Margin improvement and disciplined inventory practices helped offset some external pressures, including foreign exchange fluctuations and global macro uncertainty.
Walmart Q1 FY26 Highlights
EPS & Revenue Beat
- Adj. EPS: $0.61 (↑1.7% YoY, beat $0.57 est.)
- Revenue: $165.61B (↑2.5% YoY; 4% cc growth) despite FX headwinds
E-Commerce & Advertising Strength
- Global e-commerce sales: ↑22%
- Membership income: ↑14.8%
- Global ad business: ↑50%
Margins & Profitability
- Gross margin: ↑12 bps to 24.2% (better inventory mgmt, reduced markdowns)
- Operating income: $7.1B (↑4.3% YoY)
- Operating expenses: slight deleverage (↑6 bps) due to depreciation, claims, Vizio costs
Segment Breakdown
Walmart U.S.
- Sales: $112.2B (↑3.2%)
- Comp sales ex-fuel: ↑4.5% (transactions ↑1.6%, ticket ↑2.8%)
- E-commerce: ↑21%
- Delivery under 3 hrs now reaches 93% of U.S. homes
- Operating income: ↑7% to $5.7B
Walmart International
- Sales: $29.8B (↓0.3% due to FX; ↑7.8% cc)
- Strong growth in China, Flipkart, Walmex
- E-commerce: ↑20%
- Membership income: ↑22%
- Operating income (cc): ↓6.4% to $1.4B
Sam’s Club U.S.
- Sales: $19.7B (↑5.5%, ex-fuel)
- Comp sales: ↑6.7% (transactions ↑4.8%, ticket ↑1.7%)
- E-commerce: ↑27%
- Membership income: ↑9.6%
- Operating income: ↑11.5% to $0.7B
Financial Position & Capital Return
- Cash: $9.3B
- Total debt: $52.9B
- Q1 Op. cash flow: $5.4B | Free cash flow: $0.4B
- Capex for FY26: 3–3.5% of net sales
- Q1 share buybacks: $4.6B (50.4M shares)
- Remaining repurchase authorization: $7.5B
FY26 Outlook
Q2 FY26: Net sales growth of 3.5–4.5% cc (Vizio adds 20 bps)
FY26 Full Year:
- Net sales growth: 3–4% cc
- Operating income: ↑3.5–5.5% cc
- Adj.

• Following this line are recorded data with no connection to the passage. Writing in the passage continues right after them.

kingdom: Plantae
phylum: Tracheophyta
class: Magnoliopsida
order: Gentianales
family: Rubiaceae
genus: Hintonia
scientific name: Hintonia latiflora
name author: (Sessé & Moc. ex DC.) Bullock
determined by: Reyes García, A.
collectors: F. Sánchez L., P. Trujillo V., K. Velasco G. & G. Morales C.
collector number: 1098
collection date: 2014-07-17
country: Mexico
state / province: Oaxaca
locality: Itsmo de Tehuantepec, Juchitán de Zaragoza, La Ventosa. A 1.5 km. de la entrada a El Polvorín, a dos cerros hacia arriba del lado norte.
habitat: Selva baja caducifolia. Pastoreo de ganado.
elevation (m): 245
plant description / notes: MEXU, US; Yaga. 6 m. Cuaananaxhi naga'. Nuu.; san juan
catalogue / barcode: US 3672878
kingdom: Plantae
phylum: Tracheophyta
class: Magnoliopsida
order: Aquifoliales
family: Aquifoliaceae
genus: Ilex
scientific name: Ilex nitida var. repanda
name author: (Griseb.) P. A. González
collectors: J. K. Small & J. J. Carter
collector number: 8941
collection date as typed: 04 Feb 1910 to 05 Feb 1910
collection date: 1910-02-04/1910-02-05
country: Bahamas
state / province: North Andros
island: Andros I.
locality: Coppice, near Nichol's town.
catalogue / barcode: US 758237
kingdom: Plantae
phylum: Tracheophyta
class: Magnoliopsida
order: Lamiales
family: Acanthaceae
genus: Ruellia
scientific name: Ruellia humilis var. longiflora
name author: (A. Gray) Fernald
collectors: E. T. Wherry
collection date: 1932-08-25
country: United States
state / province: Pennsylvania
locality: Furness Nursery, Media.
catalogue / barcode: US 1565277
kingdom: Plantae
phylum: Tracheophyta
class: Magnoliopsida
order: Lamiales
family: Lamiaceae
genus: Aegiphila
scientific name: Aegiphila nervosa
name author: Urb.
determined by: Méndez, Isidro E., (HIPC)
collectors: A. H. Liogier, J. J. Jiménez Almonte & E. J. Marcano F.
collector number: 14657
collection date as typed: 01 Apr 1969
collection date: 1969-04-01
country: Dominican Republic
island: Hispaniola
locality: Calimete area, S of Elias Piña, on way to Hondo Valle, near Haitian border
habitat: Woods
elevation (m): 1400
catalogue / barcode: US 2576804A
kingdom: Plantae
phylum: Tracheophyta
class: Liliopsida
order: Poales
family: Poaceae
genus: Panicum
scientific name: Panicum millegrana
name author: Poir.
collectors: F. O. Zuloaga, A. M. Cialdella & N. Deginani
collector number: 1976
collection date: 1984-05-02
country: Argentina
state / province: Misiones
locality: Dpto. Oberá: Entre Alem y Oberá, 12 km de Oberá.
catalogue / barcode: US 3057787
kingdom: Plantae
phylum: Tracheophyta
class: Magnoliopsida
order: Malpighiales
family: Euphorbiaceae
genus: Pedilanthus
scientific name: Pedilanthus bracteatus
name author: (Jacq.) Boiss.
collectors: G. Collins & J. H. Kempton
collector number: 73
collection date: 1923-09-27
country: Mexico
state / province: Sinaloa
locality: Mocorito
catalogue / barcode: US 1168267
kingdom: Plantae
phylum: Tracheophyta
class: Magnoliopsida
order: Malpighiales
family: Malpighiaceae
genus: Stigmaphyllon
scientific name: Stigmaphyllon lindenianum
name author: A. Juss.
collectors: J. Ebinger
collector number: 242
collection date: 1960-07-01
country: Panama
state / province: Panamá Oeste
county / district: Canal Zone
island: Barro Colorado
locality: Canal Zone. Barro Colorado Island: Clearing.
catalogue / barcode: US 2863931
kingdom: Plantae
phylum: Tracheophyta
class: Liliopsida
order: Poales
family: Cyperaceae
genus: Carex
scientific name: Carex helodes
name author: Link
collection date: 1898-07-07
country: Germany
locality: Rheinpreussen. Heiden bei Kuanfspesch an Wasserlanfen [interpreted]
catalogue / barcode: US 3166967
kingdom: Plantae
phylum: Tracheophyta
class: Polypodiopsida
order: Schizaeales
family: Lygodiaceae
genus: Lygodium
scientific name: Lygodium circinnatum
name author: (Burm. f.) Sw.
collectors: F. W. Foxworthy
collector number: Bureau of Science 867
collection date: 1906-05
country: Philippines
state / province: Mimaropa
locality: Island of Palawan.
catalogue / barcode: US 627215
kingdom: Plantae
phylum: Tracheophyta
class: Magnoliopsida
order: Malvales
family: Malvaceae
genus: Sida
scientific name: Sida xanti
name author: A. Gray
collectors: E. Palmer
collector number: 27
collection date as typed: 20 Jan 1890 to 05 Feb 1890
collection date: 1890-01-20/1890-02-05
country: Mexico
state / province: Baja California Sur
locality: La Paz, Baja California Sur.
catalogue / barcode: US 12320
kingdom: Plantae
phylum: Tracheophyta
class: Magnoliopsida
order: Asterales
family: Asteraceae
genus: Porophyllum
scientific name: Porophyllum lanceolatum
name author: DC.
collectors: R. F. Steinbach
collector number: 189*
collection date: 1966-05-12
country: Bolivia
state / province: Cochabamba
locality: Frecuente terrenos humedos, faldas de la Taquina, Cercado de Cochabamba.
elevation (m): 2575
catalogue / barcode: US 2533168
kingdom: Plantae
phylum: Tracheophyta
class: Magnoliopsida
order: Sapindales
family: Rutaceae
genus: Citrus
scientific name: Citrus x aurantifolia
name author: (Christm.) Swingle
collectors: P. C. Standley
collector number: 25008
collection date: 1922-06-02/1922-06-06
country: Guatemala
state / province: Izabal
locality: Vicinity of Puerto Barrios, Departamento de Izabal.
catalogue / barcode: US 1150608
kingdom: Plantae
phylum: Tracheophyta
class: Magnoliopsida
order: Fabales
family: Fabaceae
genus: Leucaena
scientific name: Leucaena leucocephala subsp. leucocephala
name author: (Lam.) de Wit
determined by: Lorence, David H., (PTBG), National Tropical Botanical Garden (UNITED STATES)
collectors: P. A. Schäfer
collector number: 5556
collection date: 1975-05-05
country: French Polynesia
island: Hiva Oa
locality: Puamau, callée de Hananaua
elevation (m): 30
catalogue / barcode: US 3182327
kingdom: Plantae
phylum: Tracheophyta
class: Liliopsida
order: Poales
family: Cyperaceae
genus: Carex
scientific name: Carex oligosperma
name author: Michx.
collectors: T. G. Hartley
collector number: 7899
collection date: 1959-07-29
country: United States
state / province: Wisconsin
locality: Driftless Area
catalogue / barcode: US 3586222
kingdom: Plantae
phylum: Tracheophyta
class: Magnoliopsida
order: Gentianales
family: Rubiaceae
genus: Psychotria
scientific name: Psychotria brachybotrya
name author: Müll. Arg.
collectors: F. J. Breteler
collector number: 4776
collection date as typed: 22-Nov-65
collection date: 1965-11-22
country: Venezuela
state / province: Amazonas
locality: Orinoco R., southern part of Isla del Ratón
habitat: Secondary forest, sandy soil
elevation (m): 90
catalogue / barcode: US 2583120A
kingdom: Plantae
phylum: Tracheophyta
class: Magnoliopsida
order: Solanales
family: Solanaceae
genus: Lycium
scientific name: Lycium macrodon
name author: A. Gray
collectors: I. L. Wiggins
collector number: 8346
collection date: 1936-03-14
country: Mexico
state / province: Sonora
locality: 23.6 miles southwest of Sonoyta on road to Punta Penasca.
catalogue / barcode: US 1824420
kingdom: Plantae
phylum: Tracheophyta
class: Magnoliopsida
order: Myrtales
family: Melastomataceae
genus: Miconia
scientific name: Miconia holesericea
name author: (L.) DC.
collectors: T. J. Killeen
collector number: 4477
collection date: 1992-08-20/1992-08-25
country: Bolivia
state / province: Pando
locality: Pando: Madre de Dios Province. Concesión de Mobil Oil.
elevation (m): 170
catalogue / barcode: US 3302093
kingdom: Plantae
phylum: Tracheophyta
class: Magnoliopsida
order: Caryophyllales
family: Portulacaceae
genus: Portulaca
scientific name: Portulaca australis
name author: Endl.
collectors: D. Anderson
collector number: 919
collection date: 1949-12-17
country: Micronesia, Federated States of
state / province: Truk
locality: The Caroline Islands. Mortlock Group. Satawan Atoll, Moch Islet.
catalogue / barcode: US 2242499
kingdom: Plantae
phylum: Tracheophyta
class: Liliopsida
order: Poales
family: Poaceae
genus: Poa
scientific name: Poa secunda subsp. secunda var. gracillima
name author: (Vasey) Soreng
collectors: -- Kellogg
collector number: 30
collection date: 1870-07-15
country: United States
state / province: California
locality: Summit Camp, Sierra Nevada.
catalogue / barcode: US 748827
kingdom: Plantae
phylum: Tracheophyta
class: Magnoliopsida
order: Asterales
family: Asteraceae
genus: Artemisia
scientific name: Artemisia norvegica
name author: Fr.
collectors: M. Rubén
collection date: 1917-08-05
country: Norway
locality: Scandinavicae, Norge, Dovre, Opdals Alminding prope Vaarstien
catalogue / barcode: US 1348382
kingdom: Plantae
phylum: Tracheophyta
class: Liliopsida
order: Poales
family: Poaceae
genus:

EPS: $2.50–$2.60 (vs $2.51 in FY25)
- Net interest expense: +$100–200M
Jitters Weigh, But Stock Recovers on Broader Optimism
Earlier this year, rising U.S.-China trade tensions saw Walmart shares plunge from $105 to below $80—a steep 25% drop. Yet since mid-April, the stock has gained back around $20, demonstrating a 25% rally, buoyed by consumer sector strength and renewed optimism in tech.
Though Thursday’s dip followed a negative gap at the open, the quick recovery to $96 signals positive market sentiment. A renewed push toward the $100 mark appears likely if current momentum holds.